The 9to5Mac report that prompted this article followed up on a previous story, in which Apple’s top anti-fraud engineer, Eric Friedman, said that the company provided the “greatest platform for distributing child porn.”

I won’t speculate about what Friedman meant by this. But it’s fair to say that Apple doesn’t share much data with the National Center for Missing and Exploited Children (NCMEC) compared to its big tech rivals.

Reporting to the NCMEC is a routine activity for service providers like Facebook, Google, and Microsoft, who report tens of thousands of CSAM images each year via the group’s CyberTipline.

Here’s a selection of stats from NCMEC’s datasheet 2020 Reports by Electronic Service Providers (ESP). The center reveals that the following companies made the following number of reports of CSAM in 2020:

• Facebook: 20,307,216
• Google: 546,704
• Microsoft: 97,776
• Apple: 265

Apple’s paltry number of reports shouldn’t be surprising—if we assume that Apple respects its users’ privacy so much that it refuses to scan their communications.

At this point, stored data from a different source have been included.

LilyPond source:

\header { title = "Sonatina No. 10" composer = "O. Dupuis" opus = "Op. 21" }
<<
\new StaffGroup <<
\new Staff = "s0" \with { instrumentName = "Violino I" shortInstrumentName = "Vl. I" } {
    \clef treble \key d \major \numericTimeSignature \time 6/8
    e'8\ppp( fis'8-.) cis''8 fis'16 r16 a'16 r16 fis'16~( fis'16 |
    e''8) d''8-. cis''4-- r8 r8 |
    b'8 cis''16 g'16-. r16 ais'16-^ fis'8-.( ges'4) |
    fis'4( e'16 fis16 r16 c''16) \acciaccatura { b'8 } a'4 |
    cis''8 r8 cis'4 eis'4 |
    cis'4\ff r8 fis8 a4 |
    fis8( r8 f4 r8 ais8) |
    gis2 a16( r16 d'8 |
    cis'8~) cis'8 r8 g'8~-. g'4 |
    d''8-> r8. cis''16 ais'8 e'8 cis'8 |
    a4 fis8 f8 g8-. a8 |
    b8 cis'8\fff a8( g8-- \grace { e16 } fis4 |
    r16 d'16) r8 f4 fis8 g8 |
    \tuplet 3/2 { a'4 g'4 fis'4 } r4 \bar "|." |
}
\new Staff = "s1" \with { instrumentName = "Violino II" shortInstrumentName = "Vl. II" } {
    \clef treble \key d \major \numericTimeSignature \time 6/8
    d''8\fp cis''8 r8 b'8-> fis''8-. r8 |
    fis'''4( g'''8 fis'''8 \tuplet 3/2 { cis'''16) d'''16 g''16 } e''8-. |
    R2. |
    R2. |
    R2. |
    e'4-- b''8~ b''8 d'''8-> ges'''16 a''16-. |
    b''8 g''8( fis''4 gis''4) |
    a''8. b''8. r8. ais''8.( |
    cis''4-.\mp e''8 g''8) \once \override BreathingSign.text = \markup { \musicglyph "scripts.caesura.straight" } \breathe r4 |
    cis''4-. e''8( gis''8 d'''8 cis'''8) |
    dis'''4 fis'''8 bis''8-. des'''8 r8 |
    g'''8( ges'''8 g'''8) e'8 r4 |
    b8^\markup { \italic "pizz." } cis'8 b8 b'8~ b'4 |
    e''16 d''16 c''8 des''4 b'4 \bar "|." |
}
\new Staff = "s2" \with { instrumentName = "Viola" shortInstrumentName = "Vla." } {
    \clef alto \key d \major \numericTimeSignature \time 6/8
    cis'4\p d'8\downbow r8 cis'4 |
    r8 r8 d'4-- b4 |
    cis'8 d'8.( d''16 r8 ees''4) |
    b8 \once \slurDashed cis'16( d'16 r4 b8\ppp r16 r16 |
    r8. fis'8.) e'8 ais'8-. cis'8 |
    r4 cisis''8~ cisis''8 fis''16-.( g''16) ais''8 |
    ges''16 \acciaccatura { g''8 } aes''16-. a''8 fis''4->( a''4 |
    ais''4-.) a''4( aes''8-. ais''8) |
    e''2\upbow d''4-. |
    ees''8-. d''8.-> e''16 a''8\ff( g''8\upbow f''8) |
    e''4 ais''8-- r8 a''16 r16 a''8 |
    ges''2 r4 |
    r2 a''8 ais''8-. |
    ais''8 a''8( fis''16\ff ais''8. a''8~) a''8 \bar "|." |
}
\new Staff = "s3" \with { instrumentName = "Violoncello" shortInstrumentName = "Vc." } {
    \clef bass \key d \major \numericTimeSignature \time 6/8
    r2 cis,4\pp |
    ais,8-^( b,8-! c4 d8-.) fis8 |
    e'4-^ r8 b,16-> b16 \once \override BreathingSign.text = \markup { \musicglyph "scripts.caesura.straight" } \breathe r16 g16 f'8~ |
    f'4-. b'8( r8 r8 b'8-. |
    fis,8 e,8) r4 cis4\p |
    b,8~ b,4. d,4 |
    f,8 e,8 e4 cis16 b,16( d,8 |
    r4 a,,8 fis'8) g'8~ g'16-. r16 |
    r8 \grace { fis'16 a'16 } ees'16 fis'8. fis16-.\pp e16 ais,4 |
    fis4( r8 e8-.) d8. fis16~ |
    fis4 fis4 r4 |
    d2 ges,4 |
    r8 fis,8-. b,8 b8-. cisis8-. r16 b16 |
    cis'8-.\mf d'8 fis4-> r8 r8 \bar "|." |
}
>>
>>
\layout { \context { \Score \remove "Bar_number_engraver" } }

But given that we know Apple does scan iCloud Mail messages for CSAM, the low number of NCMEC reports suggests that either:

• Apple doesn’t scan many messages
• Apple’s scanning technology isn’t very good
• Not many users share CSAM via iCloud Mail

There’s also the possibility that Apple does detect a lot of CSAM but simply doesn’t often report its findings to the NCMEC. Recall that the company’s privacy policy only mentions disabling accounts—not reporting users to NCMEC or law enforcement.

 

Why are Apple’s proposed changes so controversial?

So given that Apple has been scanning iCloud Mail for years, why is the plan to scan iCloud Photos such a big deal? 

The main controversy with Apple’s plans to scan uploaded iCloud Photos for CSAM is not the scanning per se. As noted, and Apple aside, many companies have been doing “server-side” scanning for many years.

Server-side scanning of people’s communications is not entirely uncontroversial. But privacy groups are particularly concerned about Apple moving scanning operations onto users’ devices, so-called “client-side scanning.”

For example, the Electronic Frontier Foundation (EFF) says that client-side scanning is particularly vulnerable to abuse by authoritarian governments:

“…even a well-intentioned effort to build such a system will break key promises of the messenger’s encryption itself and open the door to broader abuses. All it would take to widen the narrow backdoor that Apple is building is an expansion of the machine learning parameters to look for additional types of content, or a tweak of the configuration flags to scan, not just children’s, but anyone’s accounts.” 

And, writing for the New York Times, Matthew D. Green and Alex Stamos claim that: 

“Because Apple’s new tools do have the power to process files stored on your phone, they pose a novel threat to privacy… It is reasonable to wonder if law enforcement in the United States could compel Apple (or any other company that develops such capacities) to use this technology to detect other kinds of images or documents stored on people’s computers or phones.”

So, while many people appear not to have realised that Apple has been scanning iCloud Mail for several years, that doesn’t make the company’s new proposals any less controversial.